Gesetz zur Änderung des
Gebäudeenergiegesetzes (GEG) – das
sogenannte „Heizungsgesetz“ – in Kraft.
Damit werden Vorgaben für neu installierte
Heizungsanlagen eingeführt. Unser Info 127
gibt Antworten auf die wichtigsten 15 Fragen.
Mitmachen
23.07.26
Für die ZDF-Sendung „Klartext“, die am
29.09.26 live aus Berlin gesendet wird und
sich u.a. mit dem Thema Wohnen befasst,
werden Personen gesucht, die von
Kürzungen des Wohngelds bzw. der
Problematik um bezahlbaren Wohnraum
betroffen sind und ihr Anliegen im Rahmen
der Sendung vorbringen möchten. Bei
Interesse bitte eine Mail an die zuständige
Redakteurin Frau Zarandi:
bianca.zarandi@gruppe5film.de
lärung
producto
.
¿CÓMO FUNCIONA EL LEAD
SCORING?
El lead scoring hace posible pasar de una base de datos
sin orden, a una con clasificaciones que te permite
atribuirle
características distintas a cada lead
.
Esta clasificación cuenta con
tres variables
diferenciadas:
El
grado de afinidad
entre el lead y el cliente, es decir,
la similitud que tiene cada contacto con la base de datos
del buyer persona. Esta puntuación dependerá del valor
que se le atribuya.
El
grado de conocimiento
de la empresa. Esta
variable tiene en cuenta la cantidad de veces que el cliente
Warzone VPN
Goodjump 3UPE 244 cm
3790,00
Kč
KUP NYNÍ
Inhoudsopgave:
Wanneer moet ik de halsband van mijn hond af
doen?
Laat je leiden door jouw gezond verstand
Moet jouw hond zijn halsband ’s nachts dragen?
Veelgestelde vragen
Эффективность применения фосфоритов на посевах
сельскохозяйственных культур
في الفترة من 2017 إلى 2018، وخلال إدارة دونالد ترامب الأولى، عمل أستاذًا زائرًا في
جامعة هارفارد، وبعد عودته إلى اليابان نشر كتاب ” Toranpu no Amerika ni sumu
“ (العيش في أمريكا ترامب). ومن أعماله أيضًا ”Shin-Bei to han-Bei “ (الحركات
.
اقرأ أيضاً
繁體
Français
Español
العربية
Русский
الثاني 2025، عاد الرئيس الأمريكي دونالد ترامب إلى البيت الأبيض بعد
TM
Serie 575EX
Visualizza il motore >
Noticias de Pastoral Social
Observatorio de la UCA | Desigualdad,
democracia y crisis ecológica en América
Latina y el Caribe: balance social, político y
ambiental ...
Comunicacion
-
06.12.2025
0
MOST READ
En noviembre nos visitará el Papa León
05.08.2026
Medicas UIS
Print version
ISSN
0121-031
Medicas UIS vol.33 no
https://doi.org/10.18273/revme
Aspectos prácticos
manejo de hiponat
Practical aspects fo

**Your goal:** Please give an exact copy of the lines above, beginning with the line containing "Эффективность применения фосфоритов" and running through the line containing "democracia y crisis ecológica en América", and of no other lines.

**Response to this exercise:**
Эффективность применения фосфоритов на посевах
сельскохозяйственных культур
في الفترة من 2017 إلى 2018، وخلال إدارة دونالد ترامب الأولى، عمل أستاذًا زائرًا في
جامعة هارفارد، وبعد عودته إلى اليابان نشر كتاب ” Toranpu no Amerika ni sumu
“ (العيش في أمريكا ترامب). ومن أعماله أيضًا ”Shin-Bei to han-Bei “ (الحركات
.
اقرأ أيضاً
繁體
Français
Español
العربية
Русский
الثاني 2025، عاد الرئيس الأمريكي دونالد ترامب إلى البيت الأبيض بعد
TM
Serie 575EX
Visualizza il motore >
Noticias de Pastoral Social
Observatorio de la UCA | Desigualdad,
democracia y crisis ecológica en América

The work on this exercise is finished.